My mother thinks that’s frivolous. So I try to pass my time in airports getting things done: making phone calls, organizing myself, writing in my journal, reading guidebooks and learning useful words and phrases in the language of the country I’m going to visit.

I learned from my father that people-watching is another good way to pass time. At a restaurant he’ll point out a couple and ask whether I think they’re happy. I like to people-watch because it tells me subtle things about foreign cultures--the way Indian women adjust their saris and Muslim men can be seen in airport corners praying toward Mecca.

It’s lovely when people-watching evolves into people-meeting. Increasingly, I like to find out where my fellow travelers are going and why, and what they care about. For instance, I once had a deep philosophical discussion with a Hasidic rabbi on a flight from New York to L.A. The wretchedness of my ride on the Jammu Mail was eased by talking to a German woman about her travels by bus, truck and foot.

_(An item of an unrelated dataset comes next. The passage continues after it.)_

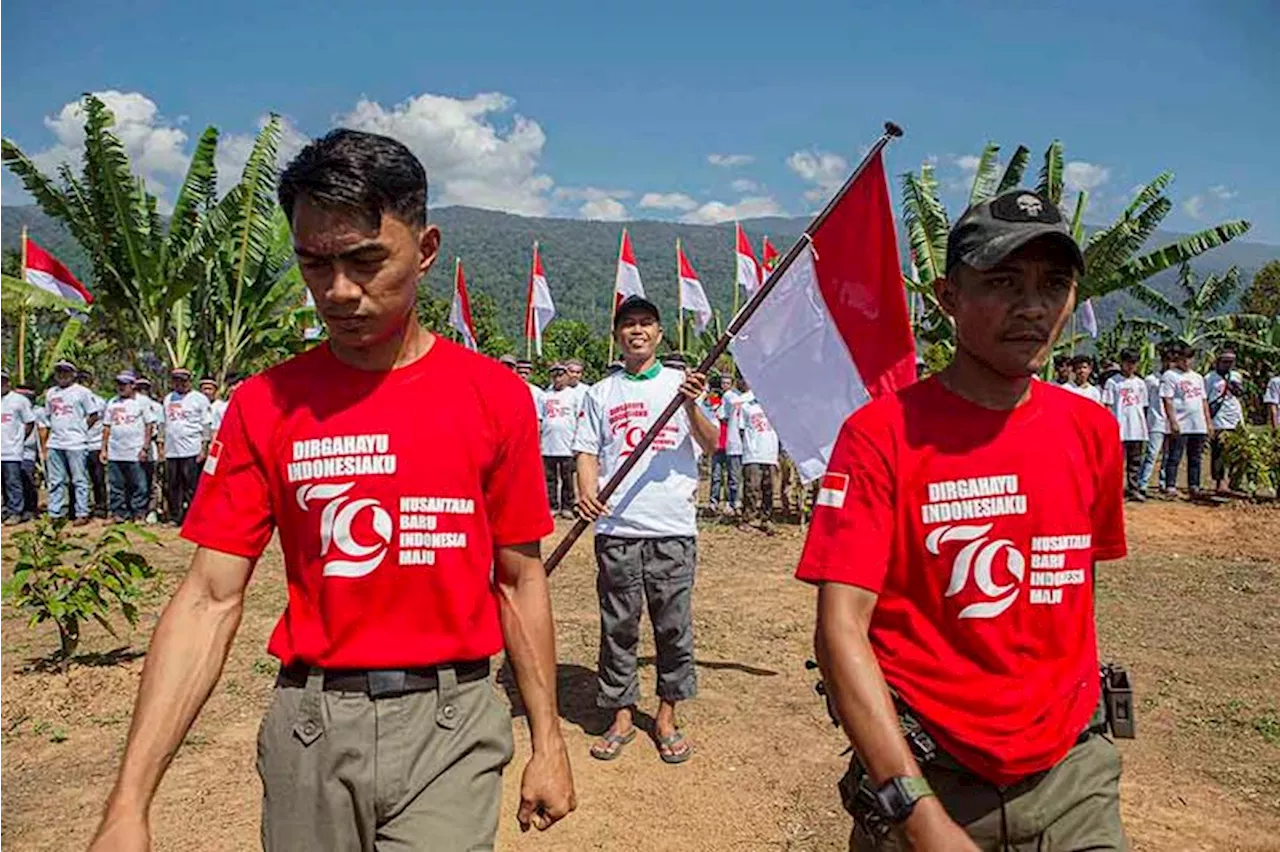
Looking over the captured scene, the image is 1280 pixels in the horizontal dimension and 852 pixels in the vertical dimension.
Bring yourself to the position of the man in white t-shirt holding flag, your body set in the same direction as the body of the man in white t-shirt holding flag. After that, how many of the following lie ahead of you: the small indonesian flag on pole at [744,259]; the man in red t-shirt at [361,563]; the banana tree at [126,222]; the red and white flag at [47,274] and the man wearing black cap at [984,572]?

Best of all, though, is when I manage to while away the time in something that approaches a Buddhist meditative state, watching crowds and scenery pass without really taking them in or thinking about anything. I used to achieve this wonderfully restful way of waiting when I lived in northwest Connecticut and made regular two-hour train commutes to New York City. The train stopped at every little station along the line; people got on and off with their overcoats and briefcases; the seasons unfolded outside the window. I paid no particular attention, but oddly enough I can remember it all. And before I knew it, the train was pulling into Grand Central Station.

Perhaps taking the pain out of waiting really is a matter of living in the moment and realizing its potential to enrich the trip.